*** Opening of PASSAGE FOR REVIEW ***

# Visualize thresholds

In [1]:
import json
import matplotlib.pyplot as plt
from pathlib import Path

# Function to convert threshold names to numeric values
def convert_threshold_to_number(threshold_name):
    return float(threshold_name.replace('threshold_', '0.'))

# Function to process a single JSON file and generate the plot
def process_json_file(file_path, output_dir):
    with open(file_path, 'r') as file:
        data = json.load(file)
    
    # Extract thresholds and their corresponding averages, excluding 'top_k'
    thresholds = []
    harmony_averages = []
    notes_per_snapshot_averages = []
    single_harmony_averages = []
    single_disharmony_averages = []

    for entry in data['test_rows']:
        if entry['name'] != "top_k":  # Exclude 'top_k'
            thresholds.append(entry['name'])
            harmony_averages.append(entry['harmony_average'])
            notes_per_snapshot_averages.append(entry['notes_per_snapshot_average'])
            single_harmony_averages.append(entry.get('single_harmony_average', 0))
            single_disharmony_averages.append(entry.get('single_disharmony_average', 0))

    # Convert thresholds to numeric and sort based on those values
    sorted_indices = sorted(range(len(thresholds)), key=lambda i: convert_threshold_to_number(thresholds[i]))

    # Apply sorting to all lists
    thresholds = [thresholds[i] for i in sorted_indices]
    harmony_averages = [harmony_averages[i] for i in sorted_indices]
    notes_per_snapshot_averages = [notes_per_snapshot_averages[i] for i in sorted_indices]
    single_harmony_averages = [single_harmony_averages[i] for i in sorted_indices]
    single_disharmony_averages = [single_disharmony_averages[i] for i in sorted_indices]
    
    print(f"Creating plot for model {file_path.parent.name}")
    
    # Plotting the data
    plt.figure(figsize=(12, 6))

    plt.plot(thresholds, harmony_averages, marker='o', label='Overall Harmony Average', color='b')

*** Close of PASSAGE FOR REVIEW ***
*** Opening of GIVEN MATERIAL ***

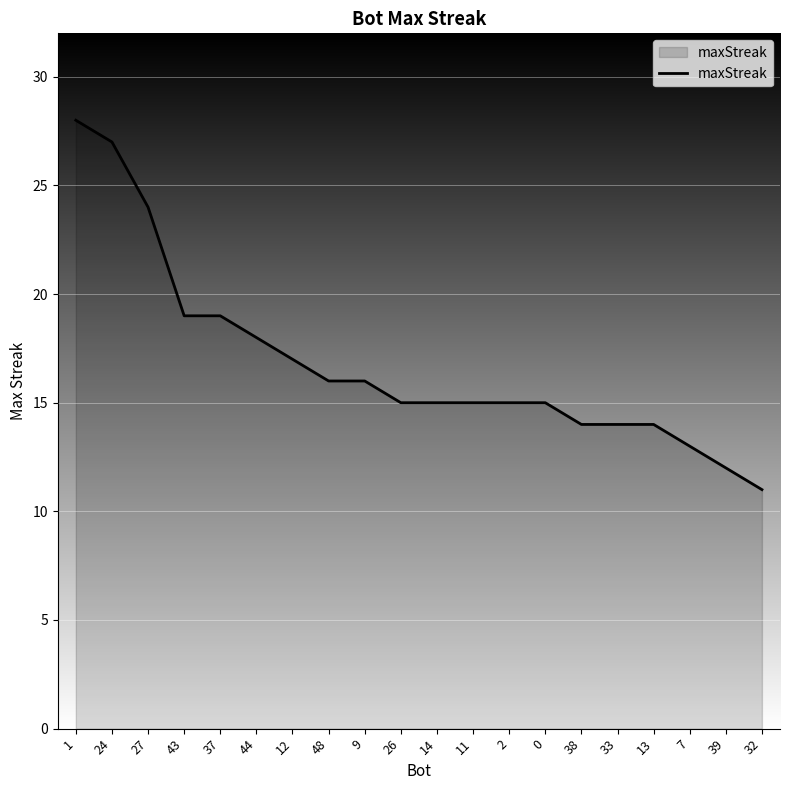

What is the change in value from 44 to 2?

-3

*** Close of GIVEN MATERIAL ***

LIST OF TASKS
A – Answer these about the thresholds notebook:
(i) In convert_threshold_to_number, what string replaces 'threshold_'?
(ii) Which entry name is left out when thresholds are collected?
(iii) What figsize is passed to plt.figure?
B – Reproduce word for word the part of the thresholds notebook from "# Convert thresholds" to "key=lambda i: convert_threshold_to_number(thresholds[i]))".
The material is separate from the notebook and stands on its own.

SOLUTIONS PER TASK
A –
(i) '0.'
(ii) "top_k"
(iii) (12, 6)

B –
# Convert thresholds to numeric and sort based on those values
    sorted_indices = sorted(range(len(thresholds)), key=lambda i: convert_threshold_to_number(thresholds[i]))